Ante la sucesión de huelgas de la Policía Militar, de los agentes carcelarios, de la policía civil, de la caminera y de los bomberos en Brasil, organizadas por los sargentos, cabos y soldados de estos cuerpos, resulta imposible evitar un recuerdo y, simultáneamente, una fuerte aprensión.
En efecto, en 1935 se sublevaron los suboficiales y muchos soldados (después vino la dictadura del Estado Novo varguista) y, en 1964, nuevamente se sublevaron los suboficiales del ejército y los soldados y suboficiales de la Infantería de Marina (incluso con su jefe, el almirante Cándido Arago a la cabeza) y estalló el golpe militar contra el presidente Joo Goulart, que impuso una larga dictadura en nombre del ``orden y de la estabilidad''. En ambos movimientos predominó en su momento el sentido gremial reivindicativo, pero asociado a la rabia por las diferencias de condiciones de vida respecto a los oficiales y a los sectores dominantes, combinación que llevó a una especie de huelga armada sui generis, a mitad de camino entre un pedido de reformas y la decisión de emprender el rumbo de la revolución. El hecho de que la protesta de esos trabajadores armados vaya más allá de las leyes, pero se quede más acá de un proyecto alternativo capaz de encontrar un vasto apoyo popular, puede dar márgenes para toda clase de hechos lamentables o incluso a provocaciones que favorecerían los que, desde hace rato, quieren nuevamente ``Orden, Patria y Familia'', como los dictadores y las derechas de toda la historia brasileña.
Este movimiento de los policías y otros cuerpos uniformados no militarizados es contemporáneo, en efecto, de las exigencias de los terratenientes para imponer su ley incluso con sus propios cuerpos armados, por la fuerza, y con la firme decisión de los campesinos sin tierra de conseguir fuentes de trabajo ocupando áreas improductivas y de los sin techo de ocupar las casas necesarias, enfrentamientos duros de intereses que han dejado y dejan un creciente número de muertos en los conflictos sociales, mientras los sindicatos y los universitarios también se radicalizan.
Por consiguiente, la decisión de militarizar a los policías huelguistas para eliminar su peculiar movimiento sindical, lejos de calmar a aquéllos, los reprime y exacerba, les cierra el camino de la negociación dentro de los márgenes legales o semilegales y, a la vez, amenaza a la población civil con un retorno al pasado o con la imposición de una disciplina castrense a un sector particular de los trabajadores, para después quizás utilizarlos como fuerza coherente contra la protesta de la sociedad civil.
Es importante, al respecto, el hecho de que la Iglesia católica, una buena parte de la cual se opuso a la dictadura, advierta desde hace rato contra lo inadmisible y lo peligroso de la escalada en la represión de la que forma parte, ahora, la militarización de las diversas policías.

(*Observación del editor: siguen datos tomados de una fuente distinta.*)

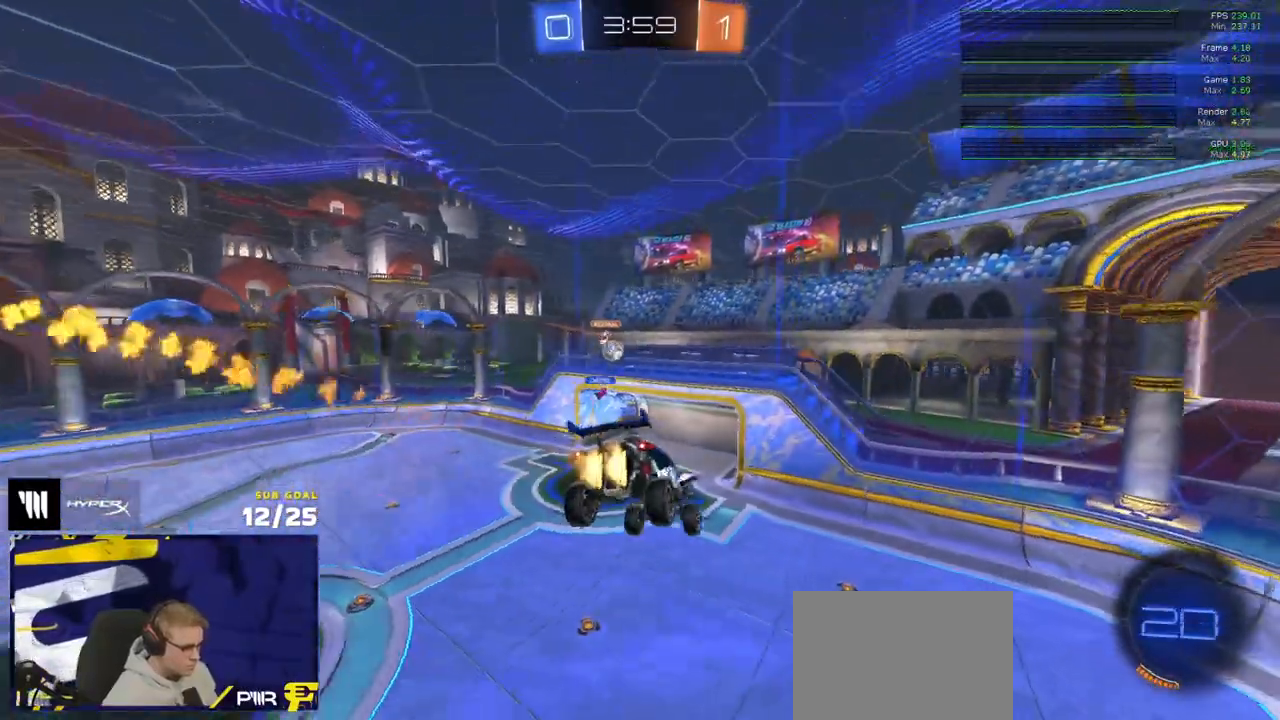
{"buttons": [], "left_stick": "center", "right_stick": "center", "events": [[267, "left_stick", "down-right"], [283, "R1", "up"], [383, "left_stick", "center"]]}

Habría que destacar y condenar, por último, que las políticas que buscan sólo los resultados macroeconómicos sin preocuparse por los efectos sociales que aquéllos pudieran tener, reducen cada vez más los márgenes democráticos en diversos países y tienen, como ultima ratio, la militarización o la utilización del ejército en tareas policiales, como sucede con la gendarmería y el ejército argentino o en los casos, entre otros, de los carabineros chilenos, de Venezuela o de Colombia. En lugar de militarizar las estructuras del Estado habría que quitarles explosividad a los conflictos, reducir las desigualdades y abrir un camino al desarrollo. Esa es la única vía para la paz y no la que podría conducir a las dictaduras, con la paz de sus cementerios.